Coagulation managementIn the fibrinogen-PCC group, coagulation management was guided by TEM analysis . Haemostatic therapy comprised administration of 2 to 4 g of fibrinogen concentrate (first-line therapy for patients needing increased firmness of the fibrin-based clot), and administration of 1,000 to 1,500 U of PCC, for patients showing prolonged clotting product information time in the thromboelastometry EXTEM test (> 1.5 times normal) . This treatment was repeated as necessary. Fibrinogen concentrate was administered using two to four automatic infusion systems (Perfusor?, B. Braun, Melsungen, Germany) working in parallel, each at a rate of 200 mL/h; for each infusion system, 1 g of fibrinogen concentrate was diluted in 50 mL of water for injections. The resulting administration rate was 2 to 4 g in 15 minutes.
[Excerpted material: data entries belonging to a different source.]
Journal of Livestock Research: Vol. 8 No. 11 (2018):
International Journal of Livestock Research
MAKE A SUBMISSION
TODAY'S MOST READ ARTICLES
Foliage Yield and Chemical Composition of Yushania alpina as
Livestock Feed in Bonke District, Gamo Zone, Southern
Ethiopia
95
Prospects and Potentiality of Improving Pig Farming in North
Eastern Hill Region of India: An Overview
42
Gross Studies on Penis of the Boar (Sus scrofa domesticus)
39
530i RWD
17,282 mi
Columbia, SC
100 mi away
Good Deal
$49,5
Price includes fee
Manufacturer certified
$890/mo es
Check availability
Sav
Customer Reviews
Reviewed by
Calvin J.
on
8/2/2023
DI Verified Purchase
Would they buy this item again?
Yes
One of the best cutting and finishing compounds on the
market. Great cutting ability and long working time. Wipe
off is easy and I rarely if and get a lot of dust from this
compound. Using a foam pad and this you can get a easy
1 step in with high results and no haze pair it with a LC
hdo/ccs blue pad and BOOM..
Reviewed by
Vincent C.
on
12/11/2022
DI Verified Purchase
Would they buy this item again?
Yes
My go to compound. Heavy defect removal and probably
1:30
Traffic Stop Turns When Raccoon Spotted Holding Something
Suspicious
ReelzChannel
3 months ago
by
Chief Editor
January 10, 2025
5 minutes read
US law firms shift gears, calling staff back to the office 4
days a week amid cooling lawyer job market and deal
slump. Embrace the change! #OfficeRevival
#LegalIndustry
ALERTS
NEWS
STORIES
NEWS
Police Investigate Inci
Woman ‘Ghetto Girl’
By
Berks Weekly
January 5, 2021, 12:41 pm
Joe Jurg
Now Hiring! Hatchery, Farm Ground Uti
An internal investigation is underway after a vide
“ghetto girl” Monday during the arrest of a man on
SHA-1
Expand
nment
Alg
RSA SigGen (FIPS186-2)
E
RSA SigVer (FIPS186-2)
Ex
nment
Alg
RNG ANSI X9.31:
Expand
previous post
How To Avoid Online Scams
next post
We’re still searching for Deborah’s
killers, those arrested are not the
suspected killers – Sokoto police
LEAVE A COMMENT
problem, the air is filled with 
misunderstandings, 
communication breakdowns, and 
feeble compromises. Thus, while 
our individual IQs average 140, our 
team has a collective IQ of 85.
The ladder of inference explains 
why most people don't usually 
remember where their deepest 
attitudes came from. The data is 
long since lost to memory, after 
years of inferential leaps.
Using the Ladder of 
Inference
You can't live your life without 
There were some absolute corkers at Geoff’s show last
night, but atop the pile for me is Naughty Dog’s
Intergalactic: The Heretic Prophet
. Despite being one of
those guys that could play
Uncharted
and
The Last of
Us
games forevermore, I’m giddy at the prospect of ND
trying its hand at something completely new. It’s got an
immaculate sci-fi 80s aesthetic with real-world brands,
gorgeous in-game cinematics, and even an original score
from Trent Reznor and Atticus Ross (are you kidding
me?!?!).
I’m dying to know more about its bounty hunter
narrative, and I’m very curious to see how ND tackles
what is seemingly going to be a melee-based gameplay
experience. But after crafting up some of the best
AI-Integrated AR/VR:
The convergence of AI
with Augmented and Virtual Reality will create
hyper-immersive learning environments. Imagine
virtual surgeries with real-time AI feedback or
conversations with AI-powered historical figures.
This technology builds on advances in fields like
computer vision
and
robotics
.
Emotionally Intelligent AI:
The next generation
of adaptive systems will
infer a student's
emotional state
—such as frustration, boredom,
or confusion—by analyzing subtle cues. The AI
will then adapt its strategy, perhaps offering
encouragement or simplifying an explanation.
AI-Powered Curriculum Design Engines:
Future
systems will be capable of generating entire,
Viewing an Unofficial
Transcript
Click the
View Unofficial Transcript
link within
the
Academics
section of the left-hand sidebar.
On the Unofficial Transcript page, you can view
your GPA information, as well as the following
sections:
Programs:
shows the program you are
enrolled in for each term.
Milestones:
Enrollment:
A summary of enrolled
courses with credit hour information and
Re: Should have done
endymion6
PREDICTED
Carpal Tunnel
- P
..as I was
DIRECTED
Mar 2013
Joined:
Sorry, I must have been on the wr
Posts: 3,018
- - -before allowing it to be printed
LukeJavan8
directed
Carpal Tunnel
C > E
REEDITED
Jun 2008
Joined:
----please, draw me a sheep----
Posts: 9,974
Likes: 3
For patients in whom fibrinogen could not fully compensate for decreased platelet levels, platelet concentrate was transfused (platelet concentrate was recommended if the EXTEM-MCF is decreased to < 40 mm when FIBTEM-MCF is 10 to 12 mm). The target haemoglobin concentration during the operative procedure was 10 g/dL. In the postoperative phase, lower haemoglobin levels were tolerated.Coagulation management of patients in the FFP group was dictated by clinical practice at each trauma department and was therefore not standardised. TEM is not used in standard practice; nevertheless, isolated use in some hospitals means that a minority of patients in the registry may have been treated with some TEM guidance.
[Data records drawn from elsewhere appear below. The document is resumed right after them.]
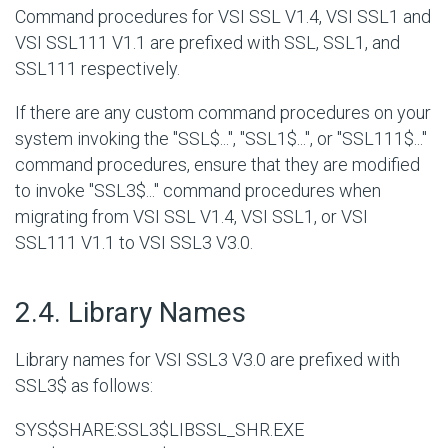
Command procedures for VSI SSL V1.4, VSI SSL1 and
VSI SSL111 V1.1 are prefixed with SSL, SSL1, and
SSL111 respectively.
If there are any custom command procedures on your
system invoking the "SSL$...", "SSL1$...", or "SSL111$..."
command procedures, ensure that they are modified
to invoke "SSL3$..." command procedures when
migrating from VSI SSL V1.4, VSI SSL1, or VSI
SSL111 V1.1 to VSI SSL3 V3.0.
#
2.4. Library Names
Library names for VSI SSL3 V3.0 are prefixed with
SSL3$ as follows:
SYS$SHARE:SSL3$LIBSSL_SHR.EXE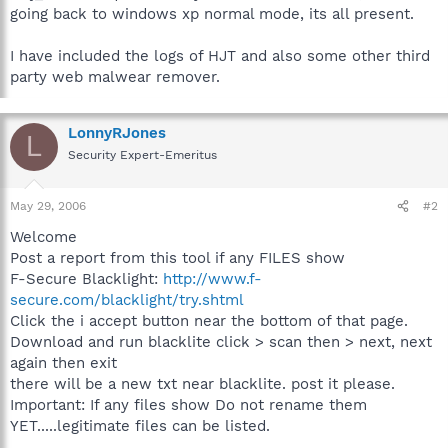
going back to windows xp normal mode, its all present.
I have included the logs of HJT and also some other third
party web malwear remover.
LonnyRJones
L
Security Expert-Emeritus
May 29, 2006
#2
Welcome
Post a report from this tool if any FILES show
F-Secure Blacklight:
http://www.f-
secure.com/blacklight/try.shtml
Click the i accept button near the bottom of that page.
Download and run blacklite click > scan then > next, next
again then exit
there will be a new txt near blacklite. post it please.
Important: If any files show Do not rename them
YET.....legitimate files can be listed.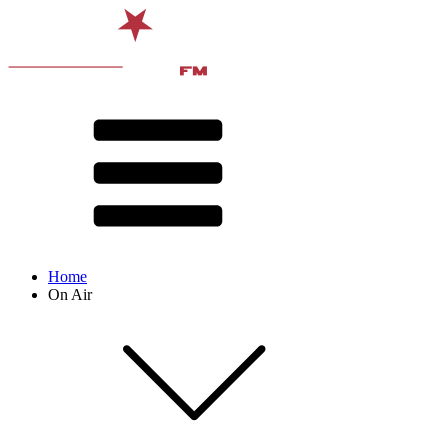
Home
On Air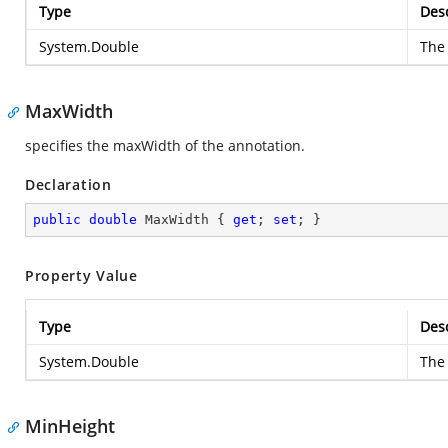
Type
Desc
System.Double
The 
MaxWidth
specifies the maxWidth of the annotation.
Declaration
public
double
 MaxWidth { 
get
; 
set
; }
Property Value
Type
Desc
System.Double
The 
MinHeight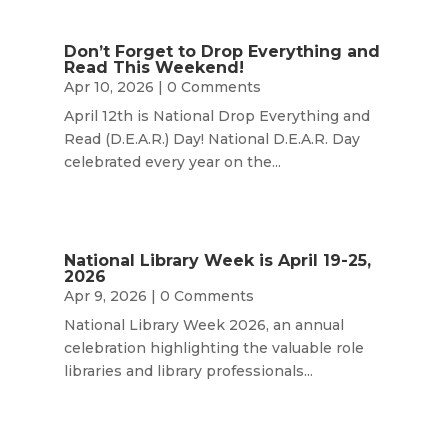
Don’t Forget to Drop Everything and
Read This Weekend!
Apr 10, 2026
| 0 Comments
April 12th is National Drop Everything and
Read (D.E.A.R.) Day! National D.E.A.R. Day
celebrated every year on the...
National Library Week is April 19-25,
2026
Apr 9, 2026
| 0 Comments
National Library Week 2026, an annual
celebration highlighting the valuable role
libraries and library professionals...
Although the treatment of patients in the TR-DGU is not standardised, it represents the general approach to coagulation management of major trauma patients in Germany, with FFP administered as first-line haemostatic therapy, and platelet concentrate and RBC used as necessary. Laboratory analyses of coagulation were performed in the local laboratories; the register collects no information on the type of analyses, reagents or devices on which they are performed, or on their role in guiding haemostatic therapy within the local protocol.Selection of variables for analysisFor all subjects, age and gender were documented together with the following parameters upon admission: coagulation results, blood pressure, heart rate, temperature, ISS and Glasgow coma scale score. Predicted mortality for each patient was estimated using the RISC and the TRISS methodology.
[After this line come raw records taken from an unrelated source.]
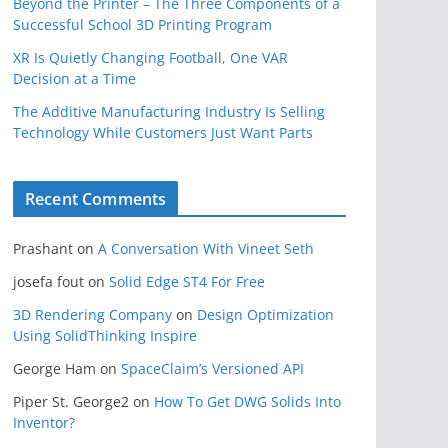
Beyond the Printer – The Three Components of a
Successful School 3D Printing Program
XR Is Quietly Changing Football, One VAR
Decision at a Time
The Additive Manufacturing Industry Is Selling
Technology While Customers Just Want Parts
Recent Comments
Prashant
on
A Conversation With Vineet Seth
josefa fout
on
Solid Edge ST4 For Free
3D Rendering Company
on
Design Optimization
Using SolidThinking Inspire
George Ham
on
SpaceClaim’s Versioned API
Piper St. George2
on
How To Get DWG Solids Into
Inventor?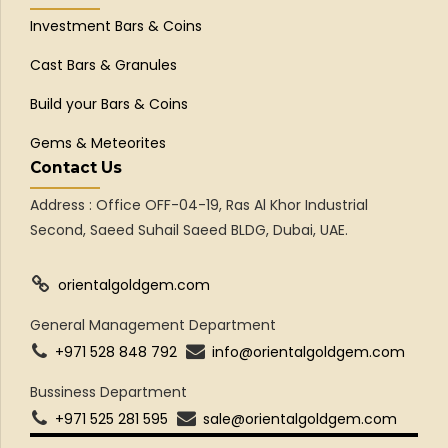
Investment Bars & Coins
Cast Bars & Granules
Build your Bars & Coins
Gems & Meteorites
Contact Us
Address : Office OFF-04-19, Ras Al Khor Industrial
Second, Saeed Suhail Saeed BLDG, Dubai, UAE.
orientalgoldgem.com
General Management Department
+971 528 848 792
info@orientalgoldgem.com
Bussiness Department
+971 525 281 595
sale@orientalgoldgem.com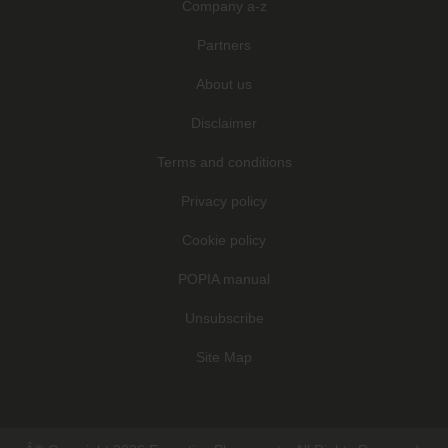
Company a-z
Partners
About us
Disclaimer
Terms and conditions
Privacy policy
Cookie policy
POPIA manual
Unsubscribe
Site Map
Mortality rate (until discharge from the hospital) was documented.Details of coagulation management were noted for the acute phase (ER and Carfilzomib early surgery phase) and the first 48 hours spent in the ICU. For the fibrinogen-PCC group, administration of RBC, fibrinogen concentrate, PCC and platelet concentrate were noted for both time periods. For the FFP group, administration of RBC and FFP were noted for both time periods; data for platelet concentrate administration were only available for the acute phase.